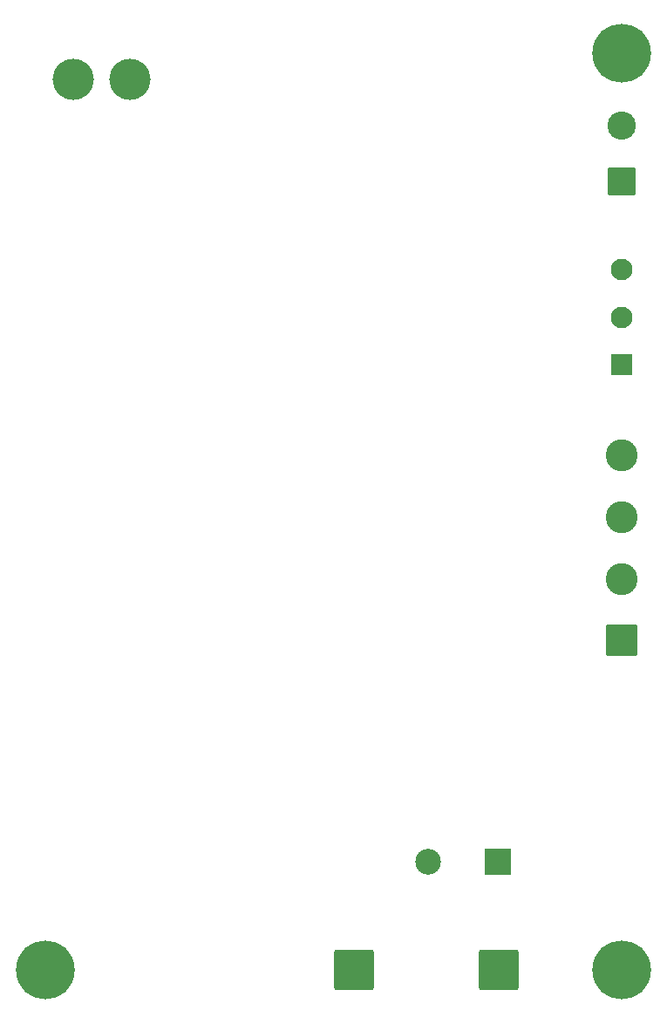
<source format=gbs>
G04 #@! TF.GenerationSoftware,KiCad,Pcbnew,8.0.6*
G04 #@! TF.CreationDate,2025-04-03T20:59:00+02:00*
G04 #@! TF.ProjectId,UV-Lamp,55562d4c-616d-4702-9e6b-696361645f70,v2.0*
G04 #@! TF.SameCoordinates,Original*
G04 #@! TF.FileFunction,Soldermask,Bot*
G04 #@! TF.FilePolarity,Negative*
%FSLAX46Y46*%
G04 Gerber Fmt 4.6, Leading zero omitted, Abs format (unit mm)*
G04 Created by KiCad (PCBNEW 8.0.6) date 2025-04-03 20:59:00*
%MOMM*%
%LPD*%
G01*
G04 APERTURE LIST*
G04 Aperture macros list*
%AMRoundRect*
0 Rectangle with rounded corners*
0 $1 Rounding radius*
0 $2 $3 $4 $5 $6 $7 $8 $9 X,Y pos of 4 corners*
0 Add a 4 corners polygon primitive as box body*
4,1,4,$2,$3,$4,$5,$6,$7,$8,$9,$2,$3,0*
0 Add four circle primitives for the rounded corners*
1,1,$1+$1,$2,$3*
1,1,$1+$1,$4,$5*
1,1,$1+$1,$6,$7*
1,1,$1+$1,$8,$9*
0 Add four rect primitives between the rounded corners*
20,1,$1+$1,$2,$3,$4,$5,0*
20,1,$1+$1,$4,$5,$6,$7,0*
20,1,$1+$1,$6,$7,$8,$9,0*
20,1,$1+$1,$8,$9,$2,$3,0*%
G04 Aperture macros list end*
%ADD10RoundRect,0.250002X-1.699998X-1.699998X1.699998X-1.699998X1.699998X1.699998X-1.699998X1.699998X0*%
%ADD11C,5.700000*%
%ADD12RoundRect,0.250000X1.125000X-1.125000X1.125000X1.125000X-1.125000X1.125000X-1.125000X-1.125000X0*%
%ADD13C,2.750000*%
%ADD14RoundRect,0.249999X1.300001X-1.300001X1.300001X1.300001X-1.300001X1.300001X-1.300001X-1.300001X0*%
%ADD15C,3.100000*%
%ADD16RoundRect,0.250001X0.799999X-0.799999X0.799999X0.799999X-0.799999X0.799999X-0.799999X-0.799999X0*%
%ADD17C,2.100000*%
%ADD18R,2.500000X2.500000*%
%ADD19C,2.500000*%
%ADD20C,4.000000*%
G04 APERTURE END LIST*
D10*
X141100000Y-148800000D03*
D11*
X167100000Y-59800000D03*
X167100000Y-148800000D03*
X111100000Y-148800000D03*
D12*
X167100000Y-72200000D03*
D13*
X167100000Y-66800000D03*
D14*
X167100000Y-116800000D03*
D15*
X167100000Y-110800000D03*
X167100000Y-104800000D03*
X167100000Y-98800000D03*
D10*
X155100000Y-148800000D03*
D16*
X167100000Y-90000000D03*
D17*
X167100000Y-85400000D03*
X167100000Y-80800000D03*
D18*
X155057500Y-138300000D03*
D19*
X148307500Y-138300000D03*
D20*
X113807500Y-62300000D03*
X119307500Y-62300000D03*
M02*

</source>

★ ★ ★

● **WHAT TO DO**: Take the material above from its first line through the line holding "G04 #@! TF.FileFunction,Soldermask,Bot*" and set it down exactly, without the pictures.

● **RESPONSE FOR THIS EXERCISE**:
<source format=gbs>
G04 #@! TF.GenerationSoftware,KiCad,Pcbnew,8.0.6*
G04 #@! TF.CreationDate,2025-04-03T20:59:00+02:00*
G04 #@! TF.ProjectId,UV-Lamp,55562d4c-616d-4702-9e6b-696361645f70,v2.0*
G04 #@! TF.SameCoordinates,Original*
G04 #@! TF.FileFunction,Soldermask,Bot*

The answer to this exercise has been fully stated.